I dreamed of finding a piece of art that would capture the way this landscape constantly changed, the wild sense of possibility it evoked.

When I got to Bozeman, I started browsing the galleries.

The town, founded in 1864, is charming. Main Street is lined with meticulously restored turn-of-the-last-century buildings. It’s made for strolling -- and shoppers and diners of every budget can find something to their liking.

There are college hangouts -- an Internet cafe, a pizza joint -- and high-concept restaurants such as the popular Plonk, which offers up pricey twists on traditional food, such as a crayfish waffle with key-lime remoulade and a buffalo burger with Gorgonzola dolce spread.

An Army-Navy store sells hunting and fishing gear; a few blocks down, a gourmet fish shop offers sushi-grade salmon (removed from the ocean just 36 hours ago, the clerk assures). There’s a toy store on Main Street and a cobbler who peddles handmade elk-skin boots for $240 a pair. And there are at least 10 galleries.

Exercise data:
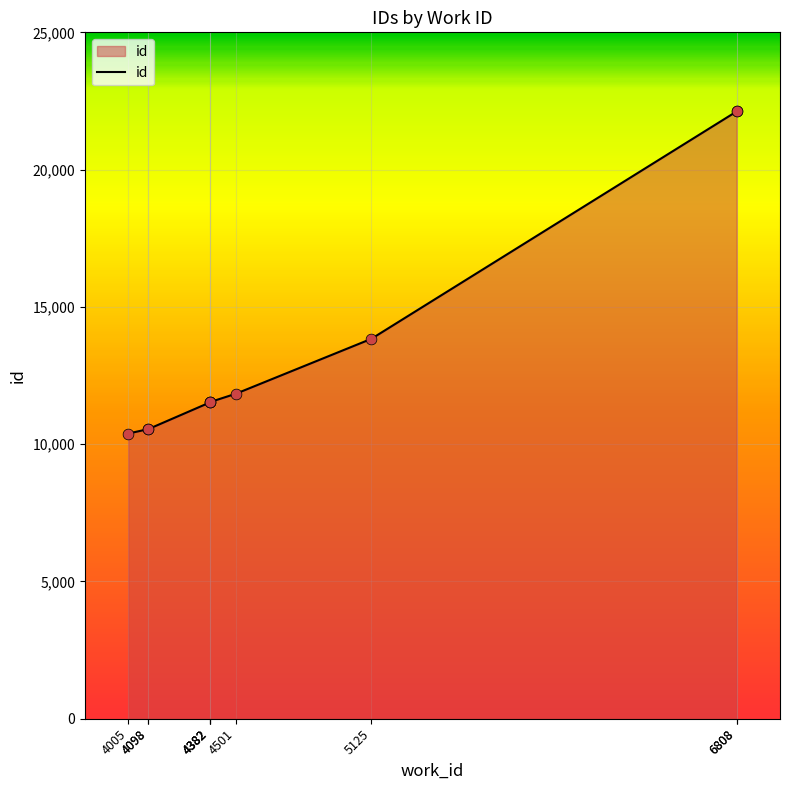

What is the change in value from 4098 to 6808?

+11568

--

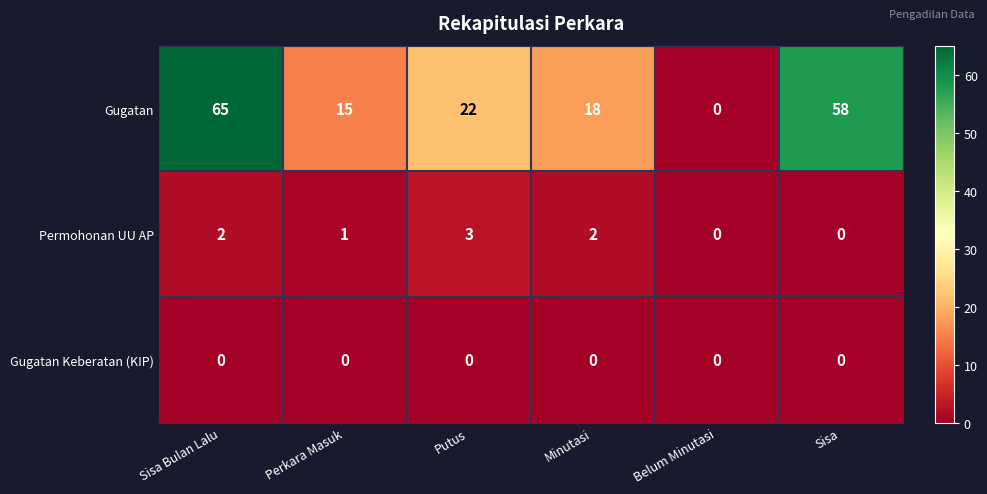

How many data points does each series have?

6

Prompt A:
According to the Bozeman passage, in what year was the town founded?
Prompt B:
Decide whether each statement agrees with the Bozeman passage, and give the passage's deciding words for each: (i) Main Street is lined with restored buildings from the turn of the last century. (ii) The cobbler sells handmade elk-skin boots for $140 a pair. (iii) The town has at least 10 galleries.
Prompt C:
Drawing on the Bozeman passage, explain what the writer hoped a piece of art would capture and how this accounts for the writer's first activity in Bozeman.

Your response A:
1864

Your response B:
(i) Yes: "Main Street is lined with meticulously restored turn-of-the-last-century buildings."
(ii) No: "a cobbler who peddles handmade elk-skin boots for $240 a pair."
(iii) Yes: "And there are at least 10 galleries."

Your response C:
The writer dreamed of finding a piece of art that would capture the way the landscape constantly changed and the wild sense of possibility it evoked. With that hope, the writer started browsing the galleries after arriving in Bozeman.